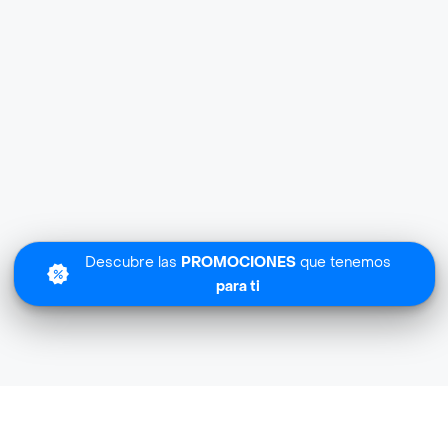
Descubre las
PROMOCIONES
que tenemos
para ti
Erevan cerca de mi ubicación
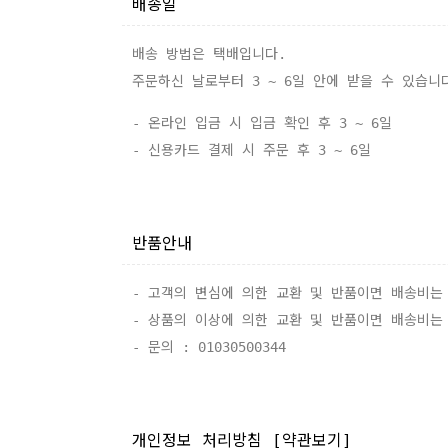
배송일
배송 방법은 택배입니다.
주문하신 날로부터 3 ~ 6일 안에 받을 수 있습니
- 온라인 입금 시 입금 확인 후 3 ~ 6일
- 신용카드 결제 시 주문 후 3 ~ 6일
반품안내
- 고객의 변심에 의한 교환 및 반품이면 배송비는
- 상품의 이상에 의한 교환 및 반품이면 배송비는
- 문의 : 01030500344
개인정보 처리방침
[약관보기]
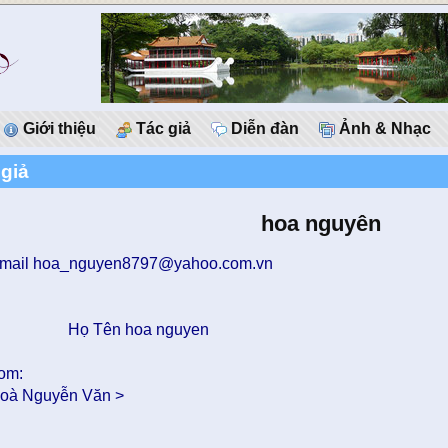
Giới thiệu
Tác giả
Diễn đàn
Ảnh & Nhạc
 giả
hoa nguyên
mail hoa_nguyen8797@yahoo.com.vn
Họ Tên hoa nguyen
rom:
oà Nguyễn Văn
>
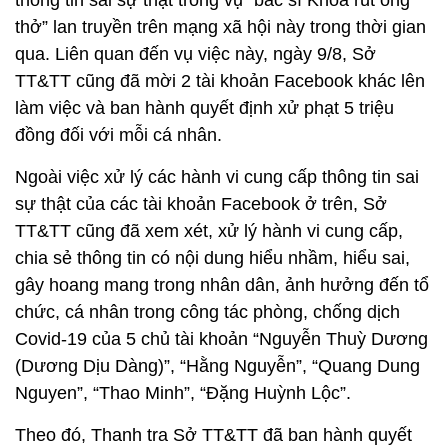
thông tin sai sự thật trong vụ “bác sĩ Khoa rút ống
thở” lan truyền trên mạng xã hội này trong thời gian
qua. Liên quan đến vụ việc này, ngày 9/8, Sở
TT&TT cũng đã mời 2 tài khoản Facebook khác lên
làm việc và ban hành quyết định xử phạt 5 triệu
đồng đối với mỗi cá nhân.
Ngoài việc xử lý các hành vi cung cấp thông tin sai
sự thật của các tài khoản Facebook ở trên, Sở
TT&TT cũng đã xem xét, xử lý hành vi cung cấp,
chia sẻ thông tin có nội dung hiểu nhầm, hiểu sai,
gây hoang mang trong nhân dân, ảnh hưởng đến tổ
chức, cá nhân trong công tác phòng, chống dịch
Covid-19 của 5 chủ tài khoản “Nguyễn Thuỳ Dương
(Dương Dịu Dàng)”, “Hằng Nguyễn”, “Quang Dung
Nguyen”, “Thao Minh”, “Đặng Huỳnh Lộc”.
Theo đó, Thanh tra Sở TT&TT đã ban hành quyết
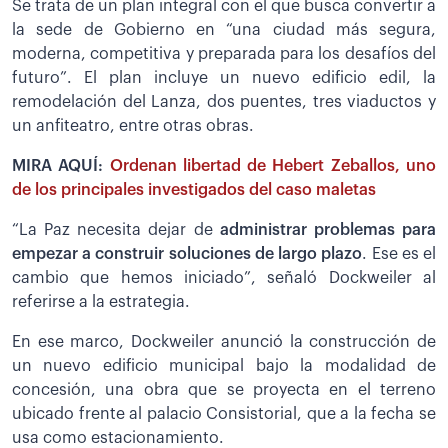
Se trata de un plan integral con el que busca convertir a
la sede de Gobierno en “una ciudad más segura,
moderna, competitiva y preparada para los desafíos del
futuro”. El plan incluye un nuevo edificio edil, la
remodelación del Lanza, dos puentes, tres viaductos y
un anfiteatro, entre otras obras.
MIRA AQUÍ:
Ordenan libertad de Hebert Zeballos, uno
de los principales investigados del caso maletas
“La Paz necesita dejar de
administrar problemas para
empezar a construir soluciones de largo plazo
. Ese es el
cambio que hemos iniciado”, señaló Dockweiler al
referirse a la estrategia.
En ese marco, Dockweiler anunció la construcción de
un nuevo edificio municipal bajo la modalidad de
concesión, una obra que se proyecta en el terreno
ubicado frente al palacio Consistorial, que a la fecha se
usa como estacionamiento.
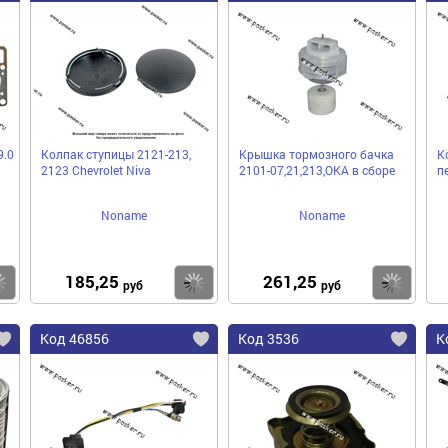
9.0
Колпак ступицы 2121-213,
Крышка тормозного бачка
К
2123 Chevrolet Niva
2101-07,21,213,ОКА в сборе
п
Noname
Noname
185,25
261,25
Купить
Купить
Ку
руб
руб
Код 46856
Код 3536
К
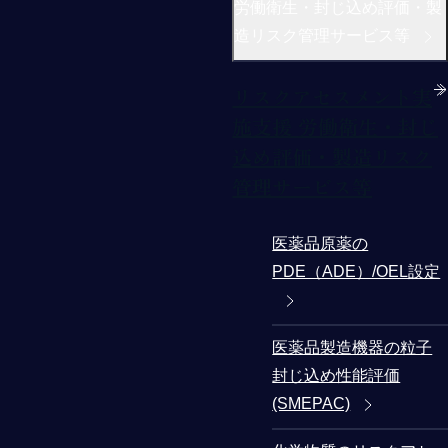
労働衛生・封じ込め評価・製
造リスク管理サービス等
リスクアセスメント実
施支援 労働衛生・封じ
込め評価・製造リスク
管理サービス等
医薬品原薬の
PDE（ADE）/OEL設定
医薬品製造機器の粒子
封じ込め性能評価
(SMEPAC)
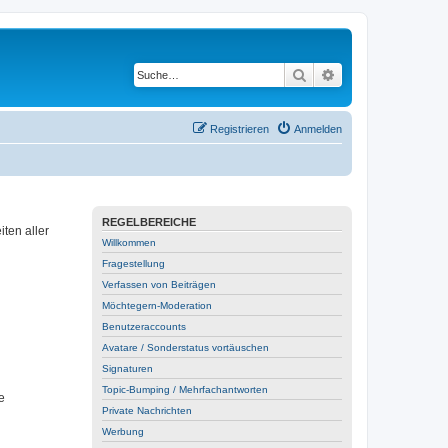
Suche
Erweiterte Suche
Registrieren
Anmelden
REGELBEREICHE
ten aller
Willkommen
Fragestellung
Verfassen von Beiträgen
Möchtegern-Moderation
Benutzeraccounts
Avatare / Sonderstatus vortäuschen
Signaturen
Topic-Bumping / Mehrfachantworten
e
Private Nachrichten
Werbung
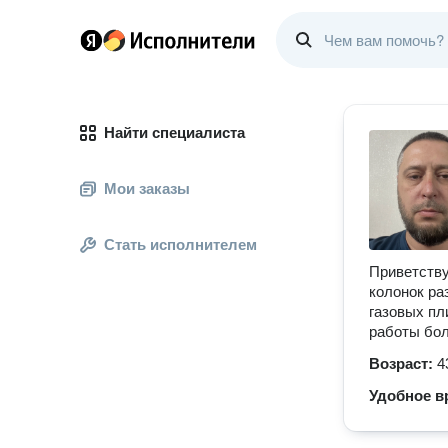
Найти специалиста
Мои заказы
Стать исполнителем
Приветству
колонок ра
газовых пл
работы бол
Возраст:
4
Удобное в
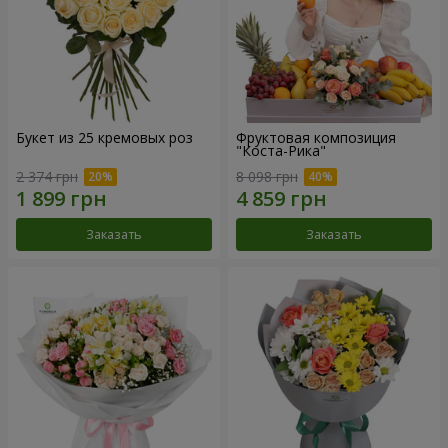
Букет из 25 кремовых роз
Фруктовая композиция
"Коста-Рика"
2 374 грн
8 098 грн
Заказать
Заказать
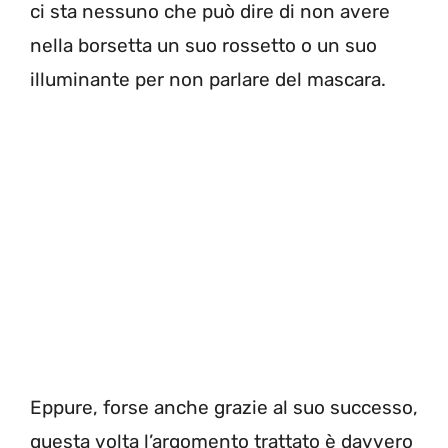
ci sta nessuno che può dire di non avere
nella borsetta un suo rossetto o un suo
illuminante per non parlare del mascara.
Eppure, forse anche grazie al suo successo,
questa volta l’argomento trattato è davvero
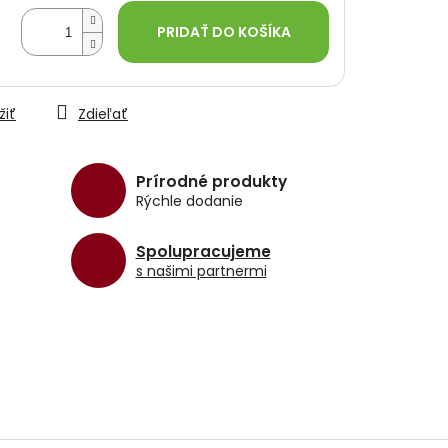
PRIDAŤ DO KOŠÍKA
žiť
Zdieľať
Prírodné produkty
Rýchle dodanie
Spolupracujeme
s našimi partnermi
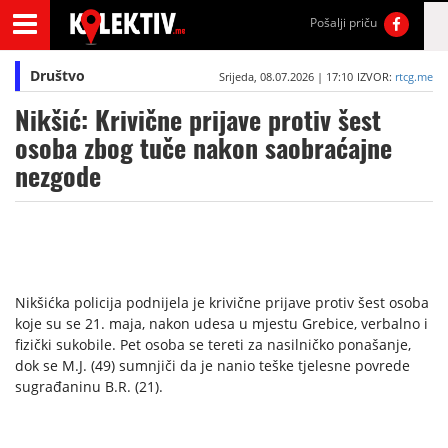
Pošalji priču
Društvo
Srijeda, 08.07.2026 | 17:10
IZVOR:
rtcg.me
Nikšić: Krivične prijave protiv šest
osoba zbog tuče nakon saobraćajne
nezgode
Nikšićka policija podnijela je krivične prijave protiv šest osoba
koje su se 21. maja, nakon udesa u mjestu Grebice, verbalno i
fizički sukobile. Pet osoba se tereti za nasilničko ponašanje,
dok se M.J. (49) sumnjiči da je nanio teške tjelesne povrede
sugrađaninu B.R. (21).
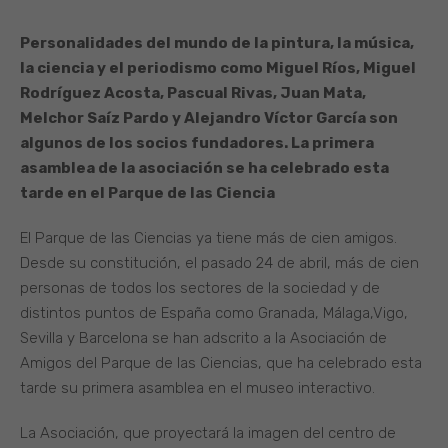
Personalidades del mundo de la pintura, la música,
la ciencia y el periodismo como Miguel Ríos, Miguel
Rodríguez Acosta, Pascual Rivas, Juan Mata,
Melchor Saíz Pardo y Alejandro Víctor García son
algunos de los socios fundadores. La primera
asamblea de la asociación se ha celebrado esta
tarde en el Parque de las Ciencia
El Parque de las Ciencias ya tiene más de cien amigos.
Desde su constitución, el pasado 24 de abril, más de cien
personas de todos los sectores de la sociedad y de
distintos puntos de España como Granada, Málaga,Vigo,
Sevilla y Barcelona se han adscrito a la Asociación de
Amigos del Parque de las Ciencias, que ha celebrado esta
tarde su primera asamblea en el museo interactivo.
La Asociación, que proyectará la imagen del centro de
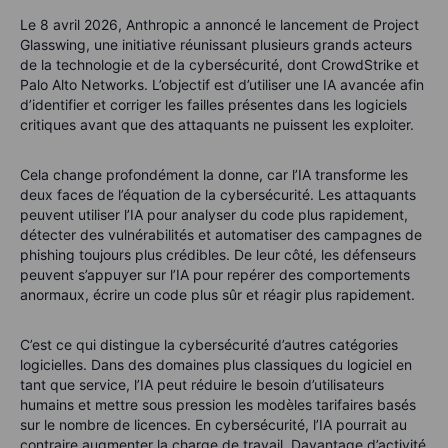
Le 8 avril 2026, Anthropic a annoncé le lancement de Project
Glasswing, une initiative réunissant plusieurs grands acteurs
de la technologie et de la cybersécurité, dont CrowdStrike et
Palo Alto Networks. L’objectif est d’utiliser une IA avancée afin
d’identifier et corriger les failles présentes dans les logiciels
critiques avant que des attaquants ne puissent les exploiter.
Cela change profondément la donne, car l’IA transforme les
deux faces de l’équation de la cybersécurité. Les attaquants
peuvent utiliser l’IA pour analyser du code plus rapidement,
détecter des vulnérabilités et automatiser des campagnes de
phishing toujours plus crédibles. De leur côté, les défenseurs
peuvent s’appuyer sur l’IA pour repérer des comportements
anormaux, écrire un code plus sûr et réagir plus rapidement.
C’est ce qui distingue la cybersécurité d’autres catégories
logicielles. Dans des domaines plus classiques du logiciel en
tant que service, l’IA peut réduire le besoin d’utilisateurs
humains et mettre sous pression les modèles tarifaires basés
sur le nombre de licences. En cybersécurité, l’IA pourrait au
contraire augmenter la charge de travail. Davantage d’activité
○ ○ ○
> [The problem]: Format every line of text in the material above as a JSON list of strings, one string per line, leaving out blank lines and the picture markers.

> [Result for this exercise]:
[
  "Descubre las",
  "PROMOCIONES",
  "que tenemos",
  "para ti",
  "Erevan cerca de mi ubicación",
  "배송일",
  "배송 방법은 택배입니다.",
  "주문하신 날로부터 3 ~ 6일 안에 받을 수 있습니",
  "- 온라인 입금 시 입금 확인 후 3 ~ 6일",
  "- 신용카드 결제 시 주문 후 3 ~ 6일",
  "반품안내",
  "- 고객의 변심에 의한 교환 및 반품이면 배송비는",
  "- 상품의 이상에 의한 교환 및 반품이면 배송비는",
  "- 문의 : 01030500344",
  "개인정보 처리방침",
  "[약관보기]",
  "Giới thiệu",
  "Tác giả",
  "Diễn đàn",
  "Ảnh & Nhạc",
  " giả",
  "hoa nguyên",
  "mail hoa_nguyen8797@yahoo.com.vn",
  "Họ Tên hoa nguyen",
  "rom:",
  "oà Nguyễn Văn",
  ">",
  "thông tin sai sự thật trong vụ “bác sĩ Khoa rút ống",
  "thở” lan truyền trên mạng xã hội này trong thời gian",
  "qua. Liên quan đến vụ việc này, ngày 9/8, Sở",
  "TT&TT cũng đã mời 2 tài khoản Facebook khác lên",
  "làm việc và ban hành quyết định xử phạt 5 triệu",
  "đồng đối với mỗi cá nhân.",
  "Ngoài việc xử lý các hành vi cung cấp thông tin sai",
  "sự thật của các tài khoản Facebook ở trên, Sở",
  "TT&TT cũng đã xem xét, xử lý hành vi cung cấp,",
  "chia sẻ thông tin có nội dung hiểu nhầm, hiểu sai,",
  "gây hoang mang trong nhân dân, ảnh hưởng đến tổ",
  "chức, cá nhân trong công tác phòng, chống dịch",
  "Covid-19 của 5 chủ tài khoản “Nguyễn Thuỳ Dương",
  "(Dương Dịu Dàng)”, “Hằng Nguyễn”, “Quang Dung",
  "Nguyen”, “Thao Minh”, “Đặng Huỳnh Lộc”.",
  "Theo đó, Thanh tra Sở TT&TT đã ban hành quyết",
  "Se trata de un plan integral con el que busca convertir a",
  "la sede de Gobierno en “una ciudad más segura,",
  "moderna, competitiva y preparada para los desafíos del",
  "futuro”. El plan incluye un nuevo edificio edil, la",
  "remodelación del Lanza, dos puentes, tres viaductos y",
  "un anfiteatro, entre otras obras.",
  "MIRA AQUÍ:",
  "Ordenan libertad de Hebert Zeballos, uno",
  "de los principales investigados del caso maletas",
  "“La Paz necesita dejar de",
  "administrar problemas para",
  "empezar a construir soluciones de largo plazo",
  ". Ese es el",
  "cambio que hemos iniciado”, señaló Dockweiler al",
  "referirse a la estrategia.",
  "En ese marco, Dockweiler anunció la construcción de",
  "un nuevo edificio municipal bajo la modalidad de",
  "concesión, una obra que se proyecta en el terreno",
  "ubicado frente al palacio Consistorial, que a la fecha se",
  "usa como estacionamiento.",
  "9.0",
  "Колпак ступицы 2121-213,",
  "Крышка тормозного бачка",
  "К",
  "2123 Chevrolet Niva",
  "2101-07,21,213,ОКА в сборе",
  "п",
  "Noname",
  "Noname",
  "185,25",
  "261,25",
  "Купить",
  "Купить",
  "Ку",
  "руб",
  "руб",
  "Код 46856",
  "Код 3536",
  "К",
  "労働衛生・封じ込め評価・製",
  "造リスク管理サービス等",
  "リスクアセスメント実",
  "施支援 労働衛生・封じ",
  "込め評価・製造リスク",
  "管理サービス等",
  "医薬品原薬の",
  "PDE（ADE）/OEL設定",
  "医薬品製造機器の粒子",
  "封じ込め性能評価",
  "(SMEPAC)",
  "Suche",
  "Erweiterte Suche",
  "Registrieren",
  "Anmelden",
  "REGELBEREICHE",
  "ten aller",
  "Willkommen",
  "Fragestellung",
  "Verfassen von Beiträgen",
  "Möchtegern-Moderation",
  "Benutzeraccounts",
  "Avatare / Sonderstatus vortäuschen",
  "Signaturen",
  "Topic-Bumping / Mehrfachantworten",
  "e",
  "Private Nachrichten",
  "Werbung",
  "Найти специалиста",
  "Мои заказы",
  "Стать исполнителем",
  "Приветству",
  "колонок ра",
  "газовых пл",
  "работы бол",
  "Возраст:",
  "4",
  "Удобное в",
  "Букет из 25 кремовых роз",
  "Фруктовая композиция",
  "\"Коста-Рика\"",
  "2 374 грн",
  "8 098 грн",
  "Заказать",
  "Заказать",
  "ci sta nessuno che può dire di non avere",
  "nella borsetta un suo rossetto o un suo",
  "illuminante per non parlare del mascara.",
  "Eppure, forse anche grazie al suo successo,",
  "questa volta l’argomento trattato è davvero",
  "PRIDAŤ DO KOŠÍKA",
  "žiť",
  "Zdieľať",
  "Prírodné produkty",
  "Rýchle dodanie",
  "Spolupracujeme",
  "s našimi partnermi",
  "Pošalji priču",
  "Društvo",
  "Srijeda, 08.07.2026 | 17:10",
  "IZVOR:",
  "rtcg.me",
  "Nikšić: Krivične prijave protiv šest",
  "osoba zbog tuče nakon saobraćajne",
  "nezgode",
  "Nikšićka policija podnijela je krivične prijave protiv šest osoba",
  "koje su se 21. maja, nakon udesa u mjestu Grebice, verbalno i",
  "fizički sukobile. Pet osoba se tereti za nasilničko ponašanje,",
  "dok se M.J. (49) sumnjiči da je nanio teške tjelesne povrede",
  "sugrađaninu B.R. (21).",
  "Personalidades del mundo de la pintura, la música,",
  "la ciencia y el periodismo como Miguel Ríos, Miguel",
  "Rodríguez Acosta, Pascual Rivas, Juan Mata,",
  "Melchor Saíz Pardo y Alejandro Víctor García son",
  "algunos de los socios fundadores. La primera",
  "asamblea de la asociación se ha celebrado esta",
  "tarde en el Parque de las Ciencia",
  "El Parque de las Ciencias ya tiene más de cien amigos.",
  "Desde su constitución, el pasado 24 de abril, más de cien",
  "personas de todos los sectores de la sociedad y de",
  "distintos puntos de España como Granada, Málaga,Vigo,",
  "Sevilla y Barcelona se han adscrito a la Asociación de",
  "Amigos del Parque de las Ciencias, que ha celebrado esta",
  "tarde su primera asamblea en el museo interactivo.",
  "La Asociación, que proyectará la imagen del centro de",
  "Le 8 avril 2026, Anthropic a annoncé le lancement de Project",
  "Glasswing, une initiative réunissant plusieurs grands acteurs",
  "de la technologie et de la cybersécurité, dont CrowdStrike et",
  "Palo Alto Networks. L’objectif est d’utiliser une IA avancée afin",
  "d’identifier et corriger les failles présentes dans les logiciels",
  "critiques avant que des attaquants ne puissent les exploiter.",
  "Cela change profondément la donne, car l’IA transforme les",
  "deux faces de l’équation de la cybersécurité. Les attaquants",
  "peuvent utiliser l’IA pour analyser du code plus rapidement,",
  "détecter des vulnérabilités et automatiser des campagnes de",
  "phishing toujours plus crédibles. De leur côté, les défenseurs",
  "peuvent s’appuyer sur l’IA pour repérer des comportements",
  "anormaux, écrire un code plus sûr et réagir plus rapidement.",
  "C’est ce qui distingue la cybersécurité d’autres catégories",
  "logicielles. Dans des domaines plus classiques du logiciel en",
  "tant que service, l’IA peut réduire le besoin d’utilisateurs",
  "humains et mettre sous pression les modèles tarifaires basés",
  "sur le nombre de licences. En cybersécurité, l’IA pourrait au",
  "contraire augmenter la charge de travail. Davantage d’activité"
]